Maurice Brill Lighting Design

Maurice Brill has a theatre lighting design background, but transferred his skills to architectural lighting when he founded MBLD in 1972. The MBLD team hails from theatre, interior, product design and architecture and it is this contrasting experience that allows MBLD to push the frontiers of lighting to create some truly original and exciting environments.

MBLD’s work spans a number of fields, such as shopping centres, galleries, landscaping and architecture and it has worked all over the world, from the Far East to the Caribbean. Uniting them all, however, is a spirit of adventure.

Baystreet is a new leisure and lifestyle destination in Malta designed by BDG McColl. An internal open street provides a backdrop for the lighting, with a rotunda at its midpoint to create a performance venue. A glass bridge at the entrance leads on to retail walkways, also panelled in glass and underlit in white and coloured cold cathode. The façades are lit using traditional architectural spotlights, together with kinetic colour change and pattern projectors. External terraces are bathed with dappled light with routes marked by LED. The Family Entertainment Centre features illuminated, colourgraded orbs interspersed with downlights and moving projectors.

Less exuberant, but equally dramatic is MBLD’s design to revitalise the Grand Hyatt Hotel in Berlin, where the contemporary design was felt to be rather stark.

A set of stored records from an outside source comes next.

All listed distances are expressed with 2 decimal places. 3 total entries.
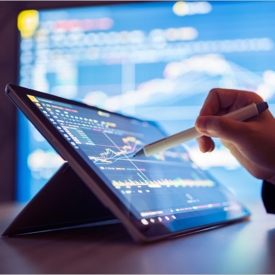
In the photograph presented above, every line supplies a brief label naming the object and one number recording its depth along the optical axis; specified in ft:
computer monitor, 4.14
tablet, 1.43
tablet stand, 1.55
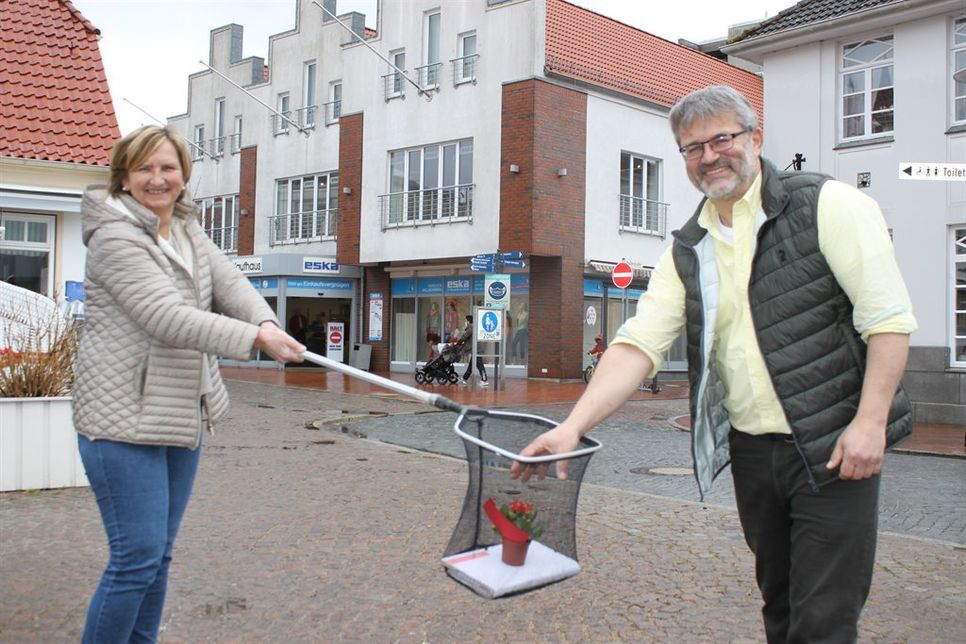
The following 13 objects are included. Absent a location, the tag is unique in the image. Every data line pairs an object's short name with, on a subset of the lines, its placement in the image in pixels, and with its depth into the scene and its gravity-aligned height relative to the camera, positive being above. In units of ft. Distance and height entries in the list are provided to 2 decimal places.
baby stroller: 81.15 -2.79
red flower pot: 8.67 -1.92
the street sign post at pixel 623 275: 71.77 +4.32
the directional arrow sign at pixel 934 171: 29.01 +4.94
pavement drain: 33.25 -4.58
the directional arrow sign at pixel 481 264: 81.28 +5.67
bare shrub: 26.37 -0.80
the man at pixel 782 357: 8.84 -0.18
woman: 9.86 -0.33
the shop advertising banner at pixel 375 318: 104.17 +1.36
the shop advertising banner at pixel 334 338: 104.63 -0.81
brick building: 89.20 +15.93
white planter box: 25.55 -3.12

In addition to dimmable metal-halide luminaires providing simulated daylight illumination, colour projectors were employed to enact sunrise and sunset scenarios in the lobby.

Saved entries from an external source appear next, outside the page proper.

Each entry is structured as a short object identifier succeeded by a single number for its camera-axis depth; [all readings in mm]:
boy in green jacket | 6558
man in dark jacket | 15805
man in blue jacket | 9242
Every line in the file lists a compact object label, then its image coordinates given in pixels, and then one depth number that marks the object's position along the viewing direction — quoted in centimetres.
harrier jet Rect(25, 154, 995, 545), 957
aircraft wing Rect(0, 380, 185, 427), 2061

Even environmental lighting of what could be deemed a sensitive nature is treated boldly by MBLD. The sculpture on top of Wellington Arch on Hyde Park Corner in London is entitled The Angel of Peace Descends upon the Chariot of War. The angel carries the offerings of a laurel leaf of victory and an olive branch of peace, and is an appeal against punitive reparations. MBLD used colour as a way of both telling the story and enhancing long-range visibility.

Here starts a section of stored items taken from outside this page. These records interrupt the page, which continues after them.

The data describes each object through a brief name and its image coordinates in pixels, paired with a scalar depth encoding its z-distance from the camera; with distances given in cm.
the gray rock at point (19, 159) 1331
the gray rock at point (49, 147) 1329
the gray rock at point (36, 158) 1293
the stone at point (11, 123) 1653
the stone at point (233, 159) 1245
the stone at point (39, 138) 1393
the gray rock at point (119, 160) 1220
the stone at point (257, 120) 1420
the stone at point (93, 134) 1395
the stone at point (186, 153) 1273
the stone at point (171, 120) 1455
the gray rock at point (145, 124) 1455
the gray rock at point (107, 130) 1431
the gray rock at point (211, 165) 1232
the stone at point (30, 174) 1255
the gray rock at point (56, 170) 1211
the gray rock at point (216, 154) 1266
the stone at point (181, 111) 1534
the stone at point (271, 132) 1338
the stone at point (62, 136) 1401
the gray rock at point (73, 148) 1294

The angel’s wings are backlit in airy blues and the chariot’s descent into potential chaos and war in reds and warm tones. In addition, the protagonists’ faces and votive offerings are highlighted in white. “The use of colour, while being potentially controversial, was warmly embraced by English Heritage because of the appropriate way in which it supported the sculptor’s intentions,” said Rob Honeywill, MBLD Associate.